CREATIVITY – when we engage all of the dimensions listed above, we find that we can access one of the most powerful dimensions of a soulful relationship, where two partners engage in the co-creation of a relationship that isuniquely suited to the two to them. When we have done our personal and interpersonal work, we are no longer limited by old wounds and scripts handed to us by others. We actually grow beyond many of the problems that once overwhelmed us, and the solutions to the more paradoxical aspects of relationship come from a transcendent place.

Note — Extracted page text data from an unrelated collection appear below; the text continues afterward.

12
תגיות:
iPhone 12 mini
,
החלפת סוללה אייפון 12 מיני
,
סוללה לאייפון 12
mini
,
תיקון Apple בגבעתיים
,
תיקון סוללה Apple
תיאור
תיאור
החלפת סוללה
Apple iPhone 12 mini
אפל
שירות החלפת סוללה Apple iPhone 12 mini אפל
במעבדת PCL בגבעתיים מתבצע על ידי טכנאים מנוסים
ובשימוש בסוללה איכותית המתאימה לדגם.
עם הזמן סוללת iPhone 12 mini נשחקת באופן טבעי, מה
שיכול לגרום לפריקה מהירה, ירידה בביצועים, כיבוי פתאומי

The Labyrinth of Love offers a depth-psychology perspective on a growing relationship, along with many helpful exercises and case histories that outline how various couples applied the principles and practices described to move them out of the quagmires of love. This love labyrinth has no dead-ends, only a journey into the realization of what so many seekers are longing for today – a meaningful, soulful relationship.

Have something to say?

Subscribe
Notify of
guest

9 Comments
Inline Feedbacks
View all comments
Marzia
Marzia

excellent article!

Carol Visser Ph.D.
Carol Visser Ph.D.

This is excellent and I will share this with other therapists to use with their clients.

Nicole McLeod
Nicole McLeod

Chelsea you are a beautiful writer. This is fantastic. Yes I have heard it so many times from couples saying they did not find their soulmate, what an interesting shift on this, becoming a soulmate! I particularly love how you normalize disillusionment and reveal it as a starting point for a “real” relationship, how encouraging is that?!

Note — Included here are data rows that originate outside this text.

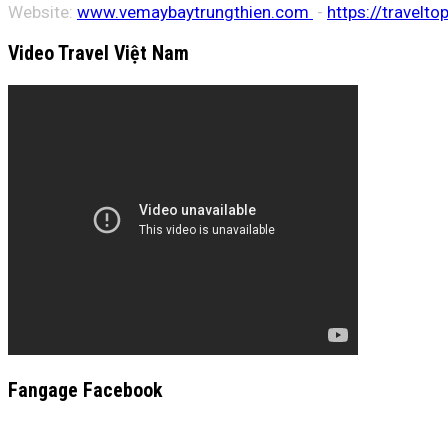
Website:
www.vemaybaytrungthien.com
-
https://travelto
Video Travel Việt Nam
Fangage Facebook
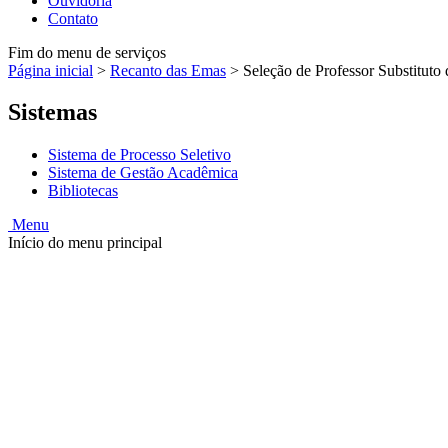
Ouvidoria
Contato
Fim do menu de serviços
Página inicial
>
Recanto das Emas
>
Seleção de Professor Substitut
Sistemas
Sistema de Processo Seletivo
Sistema de Gestão Acadêmica
Bibliotecas
Menu
Início do menu principal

You speak about the 6 love capacities with with both originality and the anchor of the Developmental Model, brilliant. 

Can’t wait to read this book, going to order it now.

Martha Kauppi
Martha Kauppi

Chelsea, this blog is beautiful!! I love how you frame the skills in this process and the journey, and how you frame the developmental model concepts!

Paula Dennan
Paula Dennan

Many thanks Chelsea for your wonderful summary of both your book’s content and the journey of evolving towards a healthy conscious relationship. Can’t wait to read your book.

Vaughan
Vaughan

Thanks Chelsea, I enjoyed how you creatively crystalized concepts from the Developmental Model into your labyrinth. Another book to add to my “too many books but how can I resist?” collection.

Lara Chitty
Lara Chitty

Thank you Chelsea for sharing your wisdom. I love what you have written and how you have blended the six love capacities in with the developmental model.

Maria Bule
Maria Bule

I liked the article and for those working with couples, it means we work on the relationship daily, especially the Six Love Capacities.

Patrick Smith
Patrick Smith

I was absolutely desperate to get my husband back. Life without my husband was a real mess for me and my children. i wanted a dramatic change and I thought love spell could be the solution. After discussing the resolution with Him, he gave me hope that he will restore my marriage. I felt confident that he will actually make my husband to return home and he did! It’s fantastic what this great spell caster has done for me, his help is priceless! I don’t know what I would have done without his help, He does his job so well he is organized and highly functional, i believe he is the best service to use i can count on when it comes to restoring relationship, I was floored that his worked was perfect, if you need help, drpeterotakpaspellcaster09 {@ gmail.com .}  

Susan Lucibello

Read Other Popular Articles

Here are the Zoom Details to Join the Call Live:

One tap mobile :

US: +16465588656, 82302466709# or +16469313860, 82302466709#

Telephone (US):

+1 301 715 8592
+1 312 626 6799
+1 346 248 7799
+1 646 558 8656
+1 669 900 6833
+1 253 215 8782

Webinar ID: 82302466709

International numbers available

We will send out an email reminder on the day of the call.
There will be a replay available within 24 hours.

Learn from a pioneer and leader in couples therapy training as she shares exactly what to say in difficult therapy sessions.
We respect your privacy.
We won't sell or rent your infomation to 3rd party marketers.
Msg & data rates may apply for text messages.